Bank :: account <- (balances.keys) {
  @payable
   func deposit(implicit value: inout Wei) mutates (balances) {
    // Omitting this line causes a compiler warning: the value received should be recorded.
    balances[address].transfer(&value)
  }

  func withdraw() mutates(account, balances) {
    // balances[account] is automatically set to 0 before transferring.
    send(account, &balances[account])
  }
}

The Asset feature is still in development. The FIP-0001: Introduce the Asset trait proposal includes more details.

Safer semantics

In the spirit of reducing vulnerabilities relating to unexpected language semantics, such as wrap-arounds due to integer overflows, Flint aims to provide safer operations. For instance, arithmetic operations on Int are safe by default: an overflow/underflow causes the Ethereum transaction to be reverted.

Installation

For detailed installation instructions, see the language guide, however, to install Flint on Ubuntu 18.04 LTS, you can simply run:

bash <(curl -s https://raw.githubusercontent.com/flintlang/flint/master/utils/install_ubuntu_18_04.sh)

which will install Flint into "~/.flint". An older version of the Flint compiler and its dependencies can be installed straight from Docker Hub:

docker pull franklinsch/flint
docker run -i -t franklinsch/flint

Example smart contracts are available in flint/examples/valid/.

Contributing

Contributions to Flint are highly welcomed! Contribution Guide The Issues page tracks the tasks which have yet to be completed.

Flint Improvement Proposals (FIPs) track the design and implementation of larger new features for Flint or the Flint compiler. An example is FIP-0001: Introduce the Asset trait.

Cloning Repo

_For more information, see Building from source in the language guide_

Assuming you have all the prerequisites, you should be able to build flint by running

git clone --recurse-submodules https://www.github.com/flintlang/flint.git $HOME/.flint
cd $HOME/.flint
make release
echo "export PATH=$HOME/.flint/.build/release/:$PATH" >> ~/.bashrc
source ~/.bashrc

Ubuntu 18.04 LTS

This assumes a standard Ubuntu build with apt, wget, curl, gnupg, ca-certificates and git installed. If you don't have one of them installed, you should be notified during the process. If you have any kind of error, try installing them. Note Ubuntu 16.04 has different installation procedures when using apt and installing Mono, thus the process would need to be done manually. You may find the 18.04 install script a good place to start on what you need to install it.

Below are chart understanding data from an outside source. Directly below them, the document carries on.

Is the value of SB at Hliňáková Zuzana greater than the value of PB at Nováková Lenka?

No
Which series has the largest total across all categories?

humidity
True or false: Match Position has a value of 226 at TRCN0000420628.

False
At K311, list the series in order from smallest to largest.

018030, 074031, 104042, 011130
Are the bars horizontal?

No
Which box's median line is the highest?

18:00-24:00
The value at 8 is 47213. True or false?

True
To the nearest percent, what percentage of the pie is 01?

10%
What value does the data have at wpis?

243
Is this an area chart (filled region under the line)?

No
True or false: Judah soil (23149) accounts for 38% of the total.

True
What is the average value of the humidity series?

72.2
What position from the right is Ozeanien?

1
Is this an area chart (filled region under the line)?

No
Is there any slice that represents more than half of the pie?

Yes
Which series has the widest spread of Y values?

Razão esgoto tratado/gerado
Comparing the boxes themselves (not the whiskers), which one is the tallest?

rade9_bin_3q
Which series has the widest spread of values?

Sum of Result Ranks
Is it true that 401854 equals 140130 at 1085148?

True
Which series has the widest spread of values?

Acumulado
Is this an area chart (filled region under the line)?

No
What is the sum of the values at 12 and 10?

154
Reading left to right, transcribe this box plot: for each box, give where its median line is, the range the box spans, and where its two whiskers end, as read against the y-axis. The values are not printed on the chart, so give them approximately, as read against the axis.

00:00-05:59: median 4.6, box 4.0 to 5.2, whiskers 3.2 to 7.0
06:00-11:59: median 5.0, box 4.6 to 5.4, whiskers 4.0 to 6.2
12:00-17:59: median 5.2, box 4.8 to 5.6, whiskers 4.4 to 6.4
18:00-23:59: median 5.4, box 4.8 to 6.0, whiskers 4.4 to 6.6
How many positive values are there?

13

bash <(curl -s https://raw.githubusercontent.com/flintlang/flint/master/utils/install_ubuntu_18_04.sh)

Future plans

Future plans for Flint are numerous, and include:

  1. Gas estimation: provide estimates about the gas execution cost of a function. Gas upper bounds are emitted as part of the contract's interface, making it possible to obtain the estimation of a call to an external Flint function.
  2. Formalization: specify well-defined semantics for the language.
  3. The Flint Package Manager: create a package manager which runs as a Flint smart contract on Ethereum. It will store contract APIs as well as safety and gas cost information of dependencies.
  4. Tooling: build novel tools around smart contract development, such as new ways of simulating and visualizing different transaction orderings.